── RECORDS SUPPLIED ──

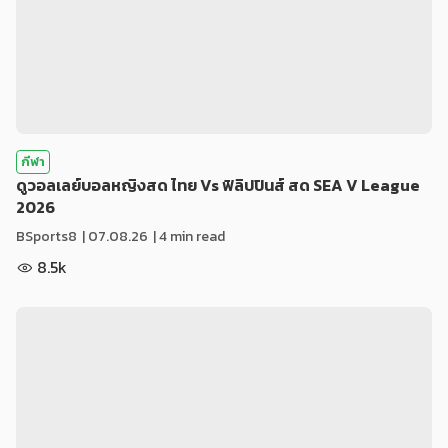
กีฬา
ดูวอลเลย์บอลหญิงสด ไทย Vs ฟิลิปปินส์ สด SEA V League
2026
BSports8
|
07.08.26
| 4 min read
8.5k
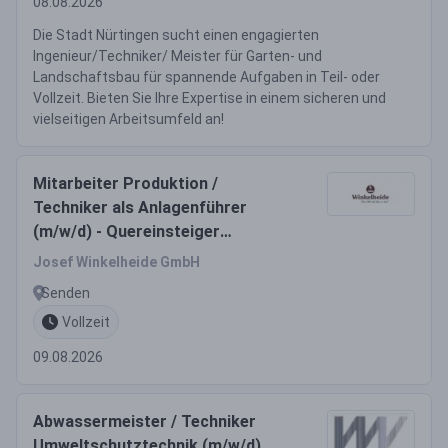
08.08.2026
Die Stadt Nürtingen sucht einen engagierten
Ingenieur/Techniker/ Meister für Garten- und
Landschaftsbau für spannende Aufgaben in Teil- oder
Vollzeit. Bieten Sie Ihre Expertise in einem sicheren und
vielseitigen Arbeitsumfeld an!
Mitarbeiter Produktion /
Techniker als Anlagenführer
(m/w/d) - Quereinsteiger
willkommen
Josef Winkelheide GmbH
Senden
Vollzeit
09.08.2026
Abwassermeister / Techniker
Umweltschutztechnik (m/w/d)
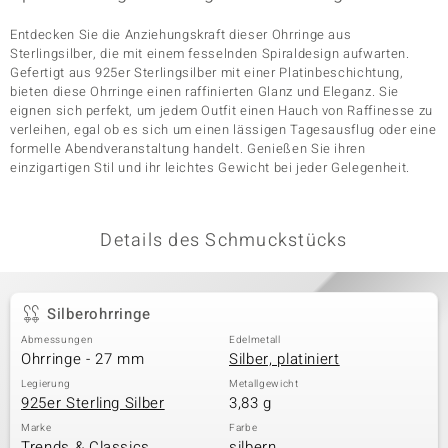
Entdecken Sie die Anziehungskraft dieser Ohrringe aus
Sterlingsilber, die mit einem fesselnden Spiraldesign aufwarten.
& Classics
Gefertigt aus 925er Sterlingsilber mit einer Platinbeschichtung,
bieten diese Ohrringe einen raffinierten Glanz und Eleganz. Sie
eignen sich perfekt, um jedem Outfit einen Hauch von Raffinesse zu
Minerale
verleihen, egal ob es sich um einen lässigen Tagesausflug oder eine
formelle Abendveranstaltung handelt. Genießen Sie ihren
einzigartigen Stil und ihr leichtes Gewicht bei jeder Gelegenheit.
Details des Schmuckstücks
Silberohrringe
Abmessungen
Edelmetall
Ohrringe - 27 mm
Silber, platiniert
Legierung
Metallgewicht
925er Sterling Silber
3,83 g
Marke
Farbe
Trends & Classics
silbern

───

_THE PROBLEM_
Arrange the text read from all the entries above as a JSON list of strings, one string per line and no blank lines. Leave the pictures out of the answer.

_OUTPUT FOR THIS EXERCISE_
[
  "กีฬา",
  "ดูวอลเลย์บอลหญิงสด ไทย Vs ฟิลิปปินส์ สด SEA V League",
  "2026",
  "BSports8",
  "|",
  "07.08.26",
  "| 4 min read",
  "8.5k",
  "08.08.2026",
  "Die Stadt Nürtingen sucht einen engagierten",
  "Ingenieur/Techniker/ Meister für Garten- und",
  "Landschaftsbau für spannende Aufgaben in Teil- oder",
  "Vollzeit. Bieten Sie Ihre Expertise in einem sicheren und",
  "vielseitigen Arbeitsumfeld an!",
  "Mitarbeiter Produktion /",
  "Techniker als Anlagenführer",
  "(m/w/d) - Quereinsteiger",
  "willkommen",
  "Josef Winkelheide GmbH",
  "Senden",
  "Vollzeit",
  "09.08.2026",
  "Abwassermeister / Techniker",
  "Umweltschutztechnik (m/w/d)",
  "Entdecken Sie die Anziehungskraft dieser Ohrringe aus",
  "Sterlingsilber, die mit einem fesselnden Spiraldesign aufwarten.",
  "& Classics",
  "Gefertigt aus 925er Sterlingsilber mit einer Platinbeschichtung,",
  "bieten diese Ohrringe einen raffinierten Glanz und Eleganz. Sie",
  "eignen sich perfekt, um jedem Outfit einen Hauch von Raffinesse zu",
  "Minerale",
  "verleihen, egal ob es sich um einen lässigen Tagesausflug oder eine",
  "formelle Abendveranstaltung handelt. Genießen Sie ihren",
  "einzigartigen Stil und ihr leichtes Gewicht bei jeder Gelegenheit.",
  "Details des Schmuckstücks",
  "Silberohrringe",
  "Abmessungen",
  "Edelmetall",
  "Ohrringe - 27 mm",
  "Silber, platiniert",
  "Legierung",
  "Metallgewicht",
  "925er Sterling Silber",
  "3,83 g",
  "Marke",
  "Farbe",
  "Trends & Classics",
  "silbern"
]